Task description — Look through the lines below and extract any with the word "inline".

Records to process —
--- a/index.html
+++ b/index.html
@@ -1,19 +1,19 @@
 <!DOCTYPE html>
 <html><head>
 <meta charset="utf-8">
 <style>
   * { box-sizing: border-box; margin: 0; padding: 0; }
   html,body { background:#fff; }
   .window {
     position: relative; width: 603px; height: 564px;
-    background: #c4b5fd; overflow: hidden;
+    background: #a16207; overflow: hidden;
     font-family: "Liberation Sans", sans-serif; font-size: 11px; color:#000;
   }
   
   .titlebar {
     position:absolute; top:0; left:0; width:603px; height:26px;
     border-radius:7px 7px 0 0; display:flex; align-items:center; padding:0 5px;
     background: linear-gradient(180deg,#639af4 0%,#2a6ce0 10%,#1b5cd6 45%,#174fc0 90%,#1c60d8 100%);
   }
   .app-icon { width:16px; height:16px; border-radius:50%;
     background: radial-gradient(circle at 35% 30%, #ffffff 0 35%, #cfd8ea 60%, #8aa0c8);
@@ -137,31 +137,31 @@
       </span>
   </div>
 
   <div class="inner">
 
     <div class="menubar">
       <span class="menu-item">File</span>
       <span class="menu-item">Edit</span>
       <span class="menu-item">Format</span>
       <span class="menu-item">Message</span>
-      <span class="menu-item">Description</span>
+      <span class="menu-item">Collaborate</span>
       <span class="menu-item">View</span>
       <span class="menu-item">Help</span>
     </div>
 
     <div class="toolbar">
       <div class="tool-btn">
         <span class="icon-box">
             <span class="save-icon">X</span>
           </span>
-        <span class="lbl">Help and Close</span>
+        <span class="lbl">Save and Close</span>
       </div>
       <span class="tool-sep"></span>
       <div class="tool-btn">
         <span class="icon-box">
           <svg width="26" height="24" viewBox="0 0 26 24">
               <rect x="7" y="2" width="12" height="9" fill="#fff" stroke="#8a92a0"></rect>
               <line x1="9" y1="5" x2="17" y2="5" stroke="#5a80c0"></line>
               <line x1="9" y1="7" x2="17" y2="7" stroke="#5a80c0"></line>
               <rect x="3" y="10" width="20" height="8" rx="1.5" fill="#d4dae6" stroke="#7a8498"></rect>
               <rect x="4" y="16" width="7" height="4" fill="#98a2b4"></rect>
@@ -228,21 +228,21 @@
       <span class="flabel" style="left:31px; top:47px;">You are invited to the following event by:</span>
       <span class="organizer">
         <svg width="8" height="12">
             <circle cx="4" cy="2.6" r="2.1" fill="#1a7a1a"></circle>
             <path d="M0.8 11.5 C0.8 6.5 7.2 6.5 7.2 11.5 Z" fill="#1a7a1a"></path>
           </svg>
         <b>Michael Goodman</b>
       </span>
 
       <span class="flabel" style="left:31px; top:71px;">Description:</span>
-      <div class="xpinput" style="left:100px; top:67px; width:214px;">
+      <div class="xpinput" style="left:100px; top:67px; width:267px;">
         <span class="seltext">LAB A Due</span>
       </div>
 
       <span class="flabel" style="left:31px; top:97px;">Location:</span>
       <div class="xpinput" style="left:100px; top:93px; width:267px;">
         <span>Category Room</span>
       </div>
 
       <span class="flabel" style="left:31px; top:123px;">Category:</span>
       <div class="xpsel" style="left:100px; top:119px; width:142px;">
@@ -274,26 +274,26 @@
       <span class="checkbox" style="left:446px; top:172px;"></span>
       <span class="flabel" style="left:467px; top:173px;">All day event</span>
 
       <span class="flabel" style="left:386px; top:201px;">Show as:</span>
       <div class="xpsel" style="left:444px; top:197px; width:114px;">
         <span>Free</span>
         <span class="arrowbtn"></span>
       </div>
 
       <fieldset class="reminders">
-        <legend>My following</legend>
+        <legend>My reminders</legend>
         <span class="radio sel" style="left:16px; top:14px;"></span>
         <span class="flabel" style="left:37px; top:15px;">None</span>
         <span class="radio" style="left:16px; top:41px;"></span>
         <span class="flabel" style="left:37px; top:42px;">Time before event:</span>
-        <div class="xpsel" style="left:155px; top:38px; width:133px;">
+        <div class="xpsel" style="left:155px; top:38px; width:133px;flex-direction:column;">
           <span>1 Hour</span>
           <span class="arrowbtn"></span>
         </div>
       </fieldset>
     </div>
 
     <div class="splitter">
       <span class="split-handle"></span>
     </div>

* * *

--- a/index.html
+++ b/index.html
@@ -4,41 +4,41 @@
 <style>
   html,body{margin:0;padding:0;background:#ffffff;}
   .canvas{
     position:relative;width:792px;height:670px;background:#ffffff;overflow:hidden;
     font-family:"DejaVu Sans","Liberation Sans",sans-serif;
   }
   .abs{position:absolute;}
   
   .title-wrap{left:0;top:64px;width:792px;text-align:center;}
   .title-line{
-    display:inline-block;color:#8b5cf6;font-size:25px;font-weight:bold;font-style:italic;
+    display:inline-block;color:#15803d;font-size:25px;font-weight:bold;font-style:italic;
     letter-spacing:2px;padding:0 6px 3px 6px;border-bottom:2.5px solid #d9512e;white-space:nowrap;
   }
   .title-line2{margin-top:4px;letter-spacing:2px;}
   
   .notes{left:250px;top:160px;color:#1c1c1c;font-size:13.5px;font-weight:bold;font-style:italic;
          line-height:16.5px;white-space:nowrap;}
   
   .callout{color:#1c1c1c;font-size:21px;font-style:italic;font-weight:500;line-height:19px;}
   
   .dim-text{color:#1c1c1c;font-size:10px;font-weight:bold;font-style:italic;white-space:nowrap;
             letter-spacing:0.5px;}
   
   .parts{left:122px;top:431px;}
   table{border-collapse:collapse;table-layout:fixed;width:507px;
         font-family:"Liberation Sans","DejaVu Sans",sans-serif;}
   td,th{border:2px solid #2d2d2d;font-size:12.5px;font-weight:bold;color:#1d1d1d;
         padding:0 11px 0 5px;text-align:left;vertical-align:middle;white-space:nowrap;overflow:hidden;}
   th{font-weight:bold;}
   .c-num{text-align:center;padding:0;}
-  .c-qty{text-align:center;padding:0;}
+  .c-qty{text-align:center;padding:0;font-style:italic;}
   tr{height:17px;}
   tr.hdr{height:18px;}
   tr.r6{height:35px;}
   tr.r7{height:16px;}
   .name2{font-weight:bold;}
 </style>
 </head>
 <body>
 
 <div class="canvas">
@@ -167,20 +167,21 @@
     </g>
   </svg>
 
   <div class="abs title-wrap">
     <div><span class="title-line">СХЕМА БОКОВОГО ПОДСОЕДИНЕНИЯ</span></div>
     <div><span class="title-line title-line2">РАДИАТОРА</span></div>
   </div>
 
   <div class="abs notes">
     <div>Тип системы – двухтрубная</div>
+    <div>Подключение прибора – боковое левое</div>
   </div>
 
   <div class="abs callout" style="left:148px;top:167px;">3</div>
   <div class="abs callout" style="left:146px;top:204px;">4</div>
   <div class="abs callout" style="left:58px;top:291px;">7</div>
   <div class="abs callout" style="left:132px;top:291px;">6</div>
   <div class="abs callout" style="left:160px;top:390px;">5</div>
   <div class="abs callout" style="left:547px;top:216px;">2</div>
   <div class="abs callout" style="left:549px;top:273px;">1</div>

Task result —
-    display:inline-block;color:#8b5cf6;font-size:25px;font-weight:bold;font-style:italic;
+    display:inline-block;color:#15803d;font-size:25px;font-weight:bold;font-style:italic;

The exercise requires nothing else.